In this case, what was more relevant was what the parties did do to show their committed marital relationship, such as cohabitation, providing financial support, and Pyfer listing LaFleur as spouse on several forms over the years.
Dissent – Cannot Intend to Enter Into Illegal Marriage
Justice Samour dissented, finding that applying Obergefell retroactively to find a same-sex common law marriage was created back in 2003 was both “utterly unfair” to LaFleur, and legally incorrect:
“Is it possible for a same-sex couple in Colorado to have mutually intended and agreed to enter into a legal marital relationship when both parties were aware that Colorado law prohibited same-sex marriage at the time? The answer is clearly no. When Pyfer and LaFleur participated in their wedding ceremony in November 2003, they both understood that same-sex couples could not lawfully marry in Colorado because Colorado considered same-sex marriage unlawful, unenforceable, and invalid. Thus, Pyfer and LaFleur could not possibly have intended or agreed to enter into the legal relationship of marriage. And, because common law marriage in Colorado requires mutual intent and agreement to enter into the legal relationship of marriage, Pyfer and LaFleur cannot be deemed to have entered into a common law marriage.”
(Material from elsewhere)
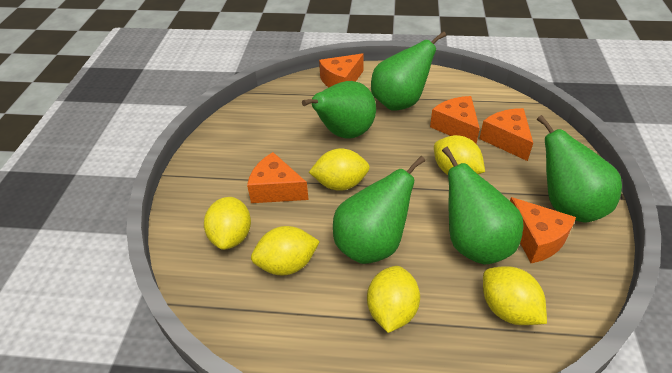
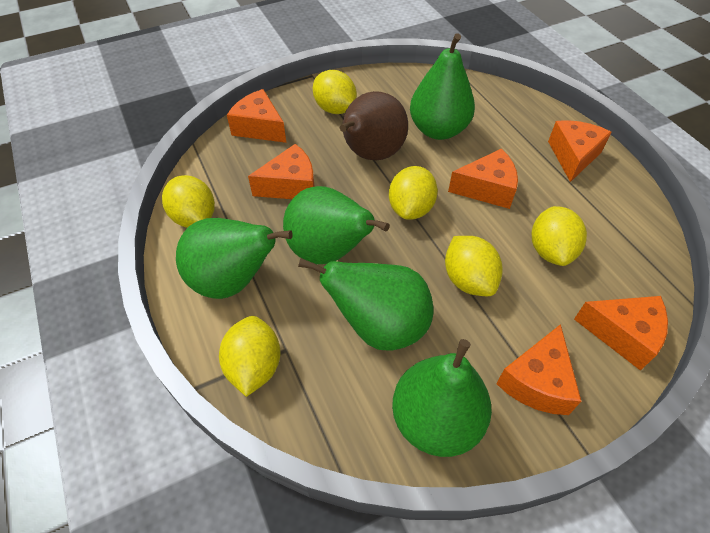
brown pear: none = 0 -> [340,91,408,160] = 1
orange cheese: [247,152,309,203] [319,53,364,87] [430,96,480,144] [479,108,533,161] [510,197,576,263] = 5 -> [227,89,286,143] [248,144,315,199] [448,148,518,209] [496,324,581,415] [548,120,612,182] [574,296,668,371] = 6

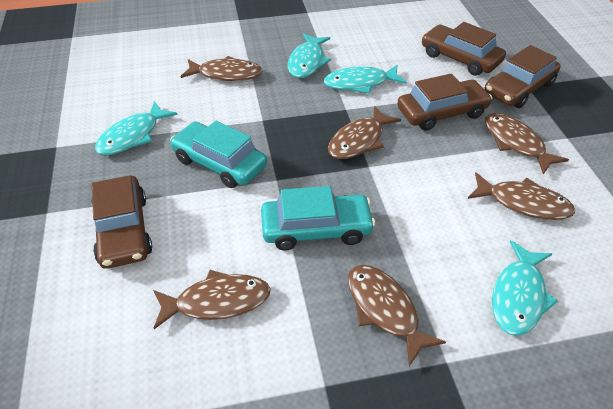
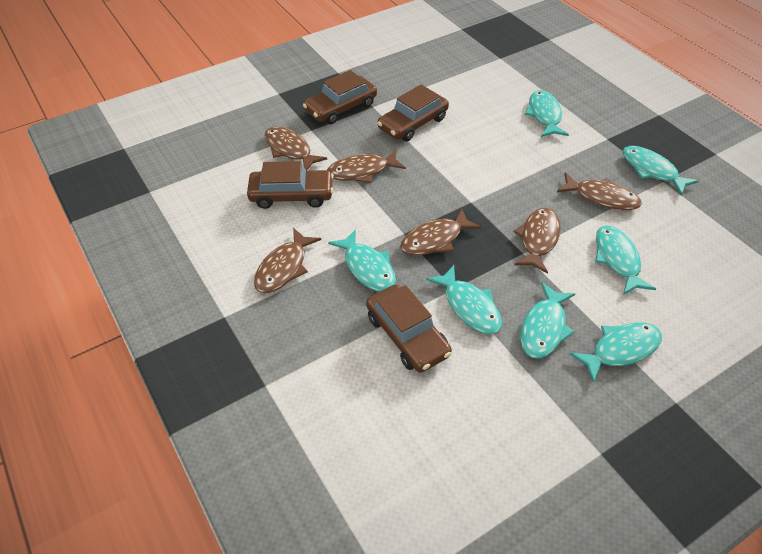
turquoise car: [170,121,267,188] [261,186,375,251] = 2 -> none = 0
turquoise fish: [95,101,178,155] [288,34,331,78] [324,65,407,94] [492,240,558,336] = 4 -> [328,229,396,292] [426,265,502,334] [520,283,575,359] [525,90,569,137] [570,322,662,383] [595,225,656,295] [623,146,699,195] = 7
LaFleur.19In re: Marriage of LaFleur, 2021 CO 3, ¶ 76 (Samour, J., dissenting) (Cleaned Up).
Samour reasoned that it was not just unfair, but “facile” to retroactively impose on a couple a legally-binding marriage that neither could have believed at the time they had:
Because the marriage Pyfer and LaFleur entered into in 2003 was not legally binding-something they both realized-there was no basis for either of them to believe that a dissolution proceeding could ever be initiated in the event the marriage failed. Nor did they have reason to think that a court could ever be called upon to distribute their assets and debts or to order either of them to pay maintenance. It follows that neither Pyfer nor LaFleur had cause to consider a prenuptial agreement or any other type of premarital arrangement to protect himself in case the marriage failed.
LaFleur, the party who owns almost all the assets in this relationship, confirms that he didn’t expect there could be legal consequences if his marriage with Pyfer failed. Not only was that a reasonable expectation, it was the only rational one. Indeed, how could there be legal consequences vis-à-vis a dissolution proceeding as a result of entering into a marriage that was not recognized as a marriage under Colorado law and was thus devoid of legal effect? Something that’s not legally binding cannot simultaneously be legally binding. In meteorological terms, it’s either raining or it isn’t.
Lafleur.20In re: Marriage of LaFleur, 2021 CO 3, ¶¶ 88-89 (Samour, J., dissenting) (Cleaned Up).
In short, people entering into a relationship must have notice from the outset that they would be in a legal marriage – something this couple clearly did not have.